После ухода Лавриновского рабочий день продолжался: сменялись посетители, подписывались бумаги, но газетная заметка о свержении Временного правительства не выходила из головы. Штурм Зимнего дворца представлялся мне почему-то уже точно таким, каким я впоследствии увидал его изображенным во французском журнале «Иллюстрасион». Это уже давало хотя бы внешнее представление о революционных гвардейцах и матросах с бескозырками. И вот, казалось мне, все они, кто с винтовкой, кто с пулеметом, врываются бурным потоком через столь хорошо мне знакомую арку генерального штаба, заливают Дворцовую площадь и сносят единым махом баррикады, построенные у так хорошо мне знакомых подъездов Зимнего дворца. Народ, видимо, уже по-настоящему «взялся за топорики», как характеризовал мой дядя Николай Павлович грядущую революцию. Эти люди решили покарать тех правителей, о которых я составил себе представление за истекшие летние месяцы. Народ наш уже не ищет, а требует правды на земле, но над тем, где и как он ее обретет, я старался не задумываться. Чуял только, что настанет конец грабежу русской казны, конец моей борьбе со всеми искателями легкой наживы, находившими покровительство у арестованных народом министров. Получат, наконец, возмездие все те, кто наживался на страданиях народа.
Дома пришлось болтать с приглашенными о каких-то совершенно посторонних вещах, избегая, как подобает дипломату, затрагивать вопросы внутренней политики своей страны.
За чашкой кофе я просто извинился и через несколько минут вошел в первый и, как оказалось, в последний раз в дом тылового управления русских войск во Франции. Там и помещался комитет.
Все, что происходило в этот вечер, представляется теперь как бы в тумане, быть может, отчасти из- за того табачного дыма, которым было наполнено все помещение. Какие-то «преданные прапорщики» не допускали меня до дверей, сквозь которые доносился несмолкаемый гул голосов.

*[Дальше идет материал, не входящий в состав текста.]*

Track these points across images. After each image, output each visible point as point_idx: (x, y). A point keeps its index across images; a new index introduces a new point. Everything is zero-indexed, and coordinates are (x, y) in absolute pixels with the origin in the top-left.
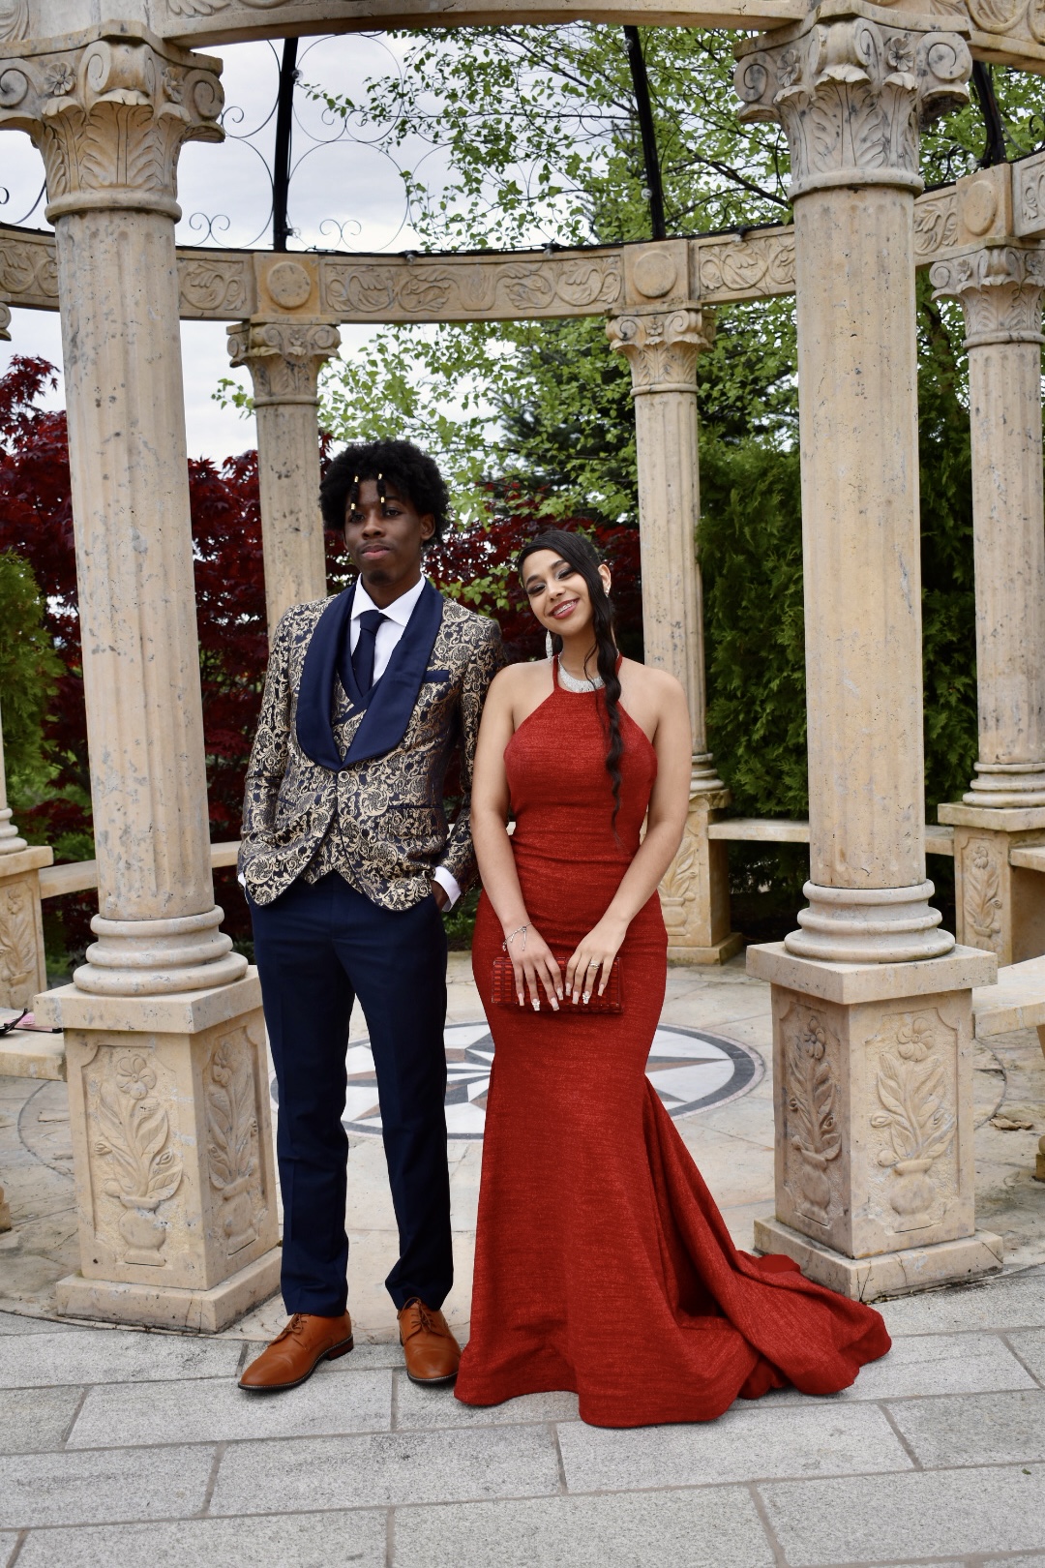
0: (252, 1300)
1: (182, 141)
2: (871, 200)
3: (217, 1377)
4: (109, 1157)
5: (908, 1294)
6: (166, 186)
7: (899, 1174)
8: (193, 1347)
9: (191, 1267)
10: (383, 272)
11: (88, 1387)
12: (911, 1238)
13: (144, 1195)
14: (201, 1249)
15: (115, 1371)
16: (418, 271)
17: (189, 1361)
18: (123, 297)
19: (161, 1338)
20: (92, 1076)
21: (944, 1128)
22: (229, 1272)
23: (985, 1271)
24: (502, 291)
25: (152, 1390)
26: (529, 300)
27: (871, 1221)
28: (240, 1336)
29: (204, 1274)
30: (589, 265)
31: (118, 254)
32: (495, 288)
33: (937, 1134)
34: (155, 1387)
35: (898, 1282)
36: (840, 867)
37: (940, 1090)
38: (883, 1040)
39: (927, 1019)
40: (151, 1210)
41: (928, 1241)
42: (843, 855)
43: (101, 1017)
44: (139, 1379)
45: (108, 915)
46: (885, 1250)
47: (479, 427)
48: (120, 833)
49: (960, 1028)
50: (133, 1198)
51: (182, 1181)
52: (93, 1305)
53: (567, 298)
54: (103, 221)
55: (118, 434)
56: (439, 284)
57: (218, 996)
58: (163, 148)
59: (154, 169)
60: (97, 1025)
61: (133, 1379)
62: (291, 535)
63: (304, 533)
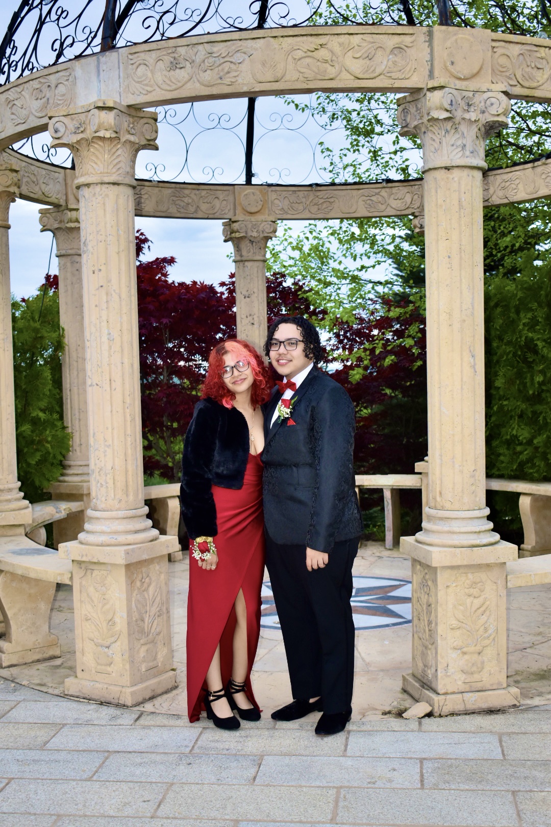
0: (153, 694)
1: (137, 151)
2: (456, 173)
3: (123, 725)
4: (90, 621)
5: (466, 714)
6: (128, 172)
7: (464, 653)
8: (118, 712)
9: (121, 675)
10: (301, 194)
11: (64, 725)
12: (471, 686)
13: (103, 640)
14: (128, 667)
15: (79, 719)
16: (319, 193)
17: (114, 718)
18: (106, 223)
19: (106, 707)
20: (84, 583)
21: (490, 632)
22: (142, 681)
23: (510, 706)
24: (361, 203)
25: (91, 728)
26: (375, 207)
27: (449, 676)
28: (142, 709)
29: (129, 679)
30: (406, 190)
31: (104, 204)
32: (357, 202)
33: (486, 635)
34: (93, 727)
35: (460, 707)
36: (438, 499)
37: (488, 613)
38: (456, 586)
39: (482, 576)
40: (106, 647)
41: (480, 689)
42: (441, 493)
43: (86, 555)
44: (88, 723)
45: (93, 508)
46: (456, 691)
47: (364, 270)
48: (98, 470)
49: (499, 582)
50: (99, 641)
51: (120, 634)
52: (80, 691)
53: (394, 206)
54: (98, 188)
55: (102, 286)
56: (329, 200)
57: (140, 548)
58: (126, 156)
59: (122, 165)
60: (84, 559)
61: (85, 723)
62: (250, 327)
63: (256, 326)
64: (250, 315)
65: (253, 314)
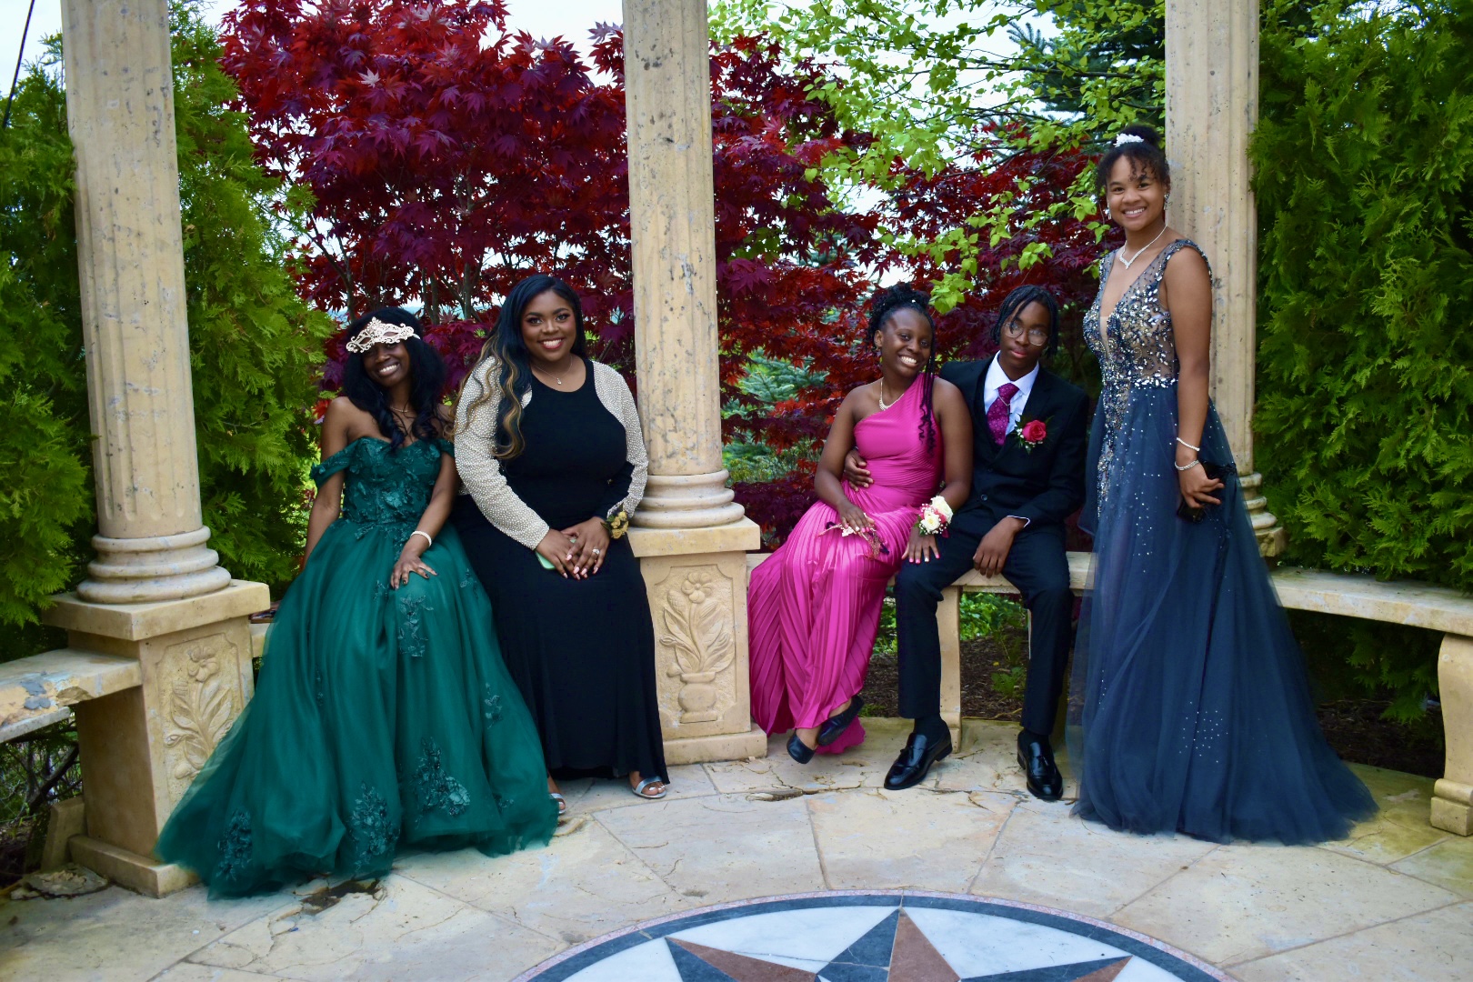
62: (662, 149)
63: (676, 147)
64: (662, 116)
65: (668, 114)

— Возбуждение достигло предела! — взволнованно, наперерыв объясняли мне они. — Ни генералу Занкевичу, ни Маклакову не удалось внести успокоения, а если уж вы появитесь, то скандал неминуем!
— Я приказываю открыть мне двери!
Довольно обширный зал был переполнен. Где-то вдали, на противоположном конце среднего прохода, виднелся покрытый красным кумачом стол президиума.

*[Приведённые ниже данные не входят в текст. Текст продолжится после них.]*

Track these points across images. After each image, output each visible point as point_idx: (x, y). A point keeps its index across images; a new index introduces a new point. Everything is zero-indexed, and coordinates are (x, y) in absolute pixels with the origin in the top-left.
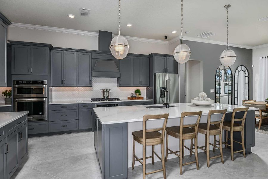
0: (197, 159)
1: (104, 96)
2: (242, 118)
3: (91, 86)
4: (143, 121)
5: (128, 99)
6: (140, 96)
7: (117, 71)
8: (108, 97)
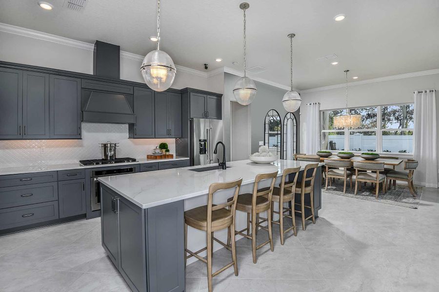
0: (271, 237)
1: (106, 155)
2: (312, 176)
3: (81, 139)
4: (208, 194)
5: (148, 158)
6: (167, 153)
7: (130, 113)
8: (113, 156)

Лавриновский сдержал свое слово, и по его громкому приглашению все поднялись с мест, что дало мне возможность спокойно подняться на трибуну.
— Пожалуйста, садитесь!
И в знак разрешения продолжать курить сам вынул папиросу. В зале воцарилась мертвая тишина. Я пододвинул к рампе стул и сел, чтобы не стоять перед сидевшими в первом ряду унтерами и рядовыми. Они все же в ту пору представлялись мне еще «нижними чинами», как именовались тогда солдаты и младший командный состав.
Среди солдатской массы мне бросились в глаза офицеры и даже генералы: Свидерский, Николаев (он же Цеге фон Мантейфель), грозный прокурор, — все они смутили меня гораздо больше, чем та масса неведомых мне «штатских» мужчин и женщин, что устремляли на меня испытующие взоры.
— Я исполнил просьбу вашего комитета, — сказал я, — но все же удивляюсь, чем я могу быть вам интересным. У нас дома, в России, свершилась новая революция, но я уверен, что вы все — столь замечательные русские патриоты, что для вас воля народа превыше всего. Говорят, что французы изменят свои к нам отношения. Но что же они смогут с нами сделать? Выслать нас в Россию? От этого, думаю, никто из нас не откажется. Посадить нас в тюрьму? Так неужели же страшно посидеть за решеткой, сознавая, что сидишь только за то, что ты — русский?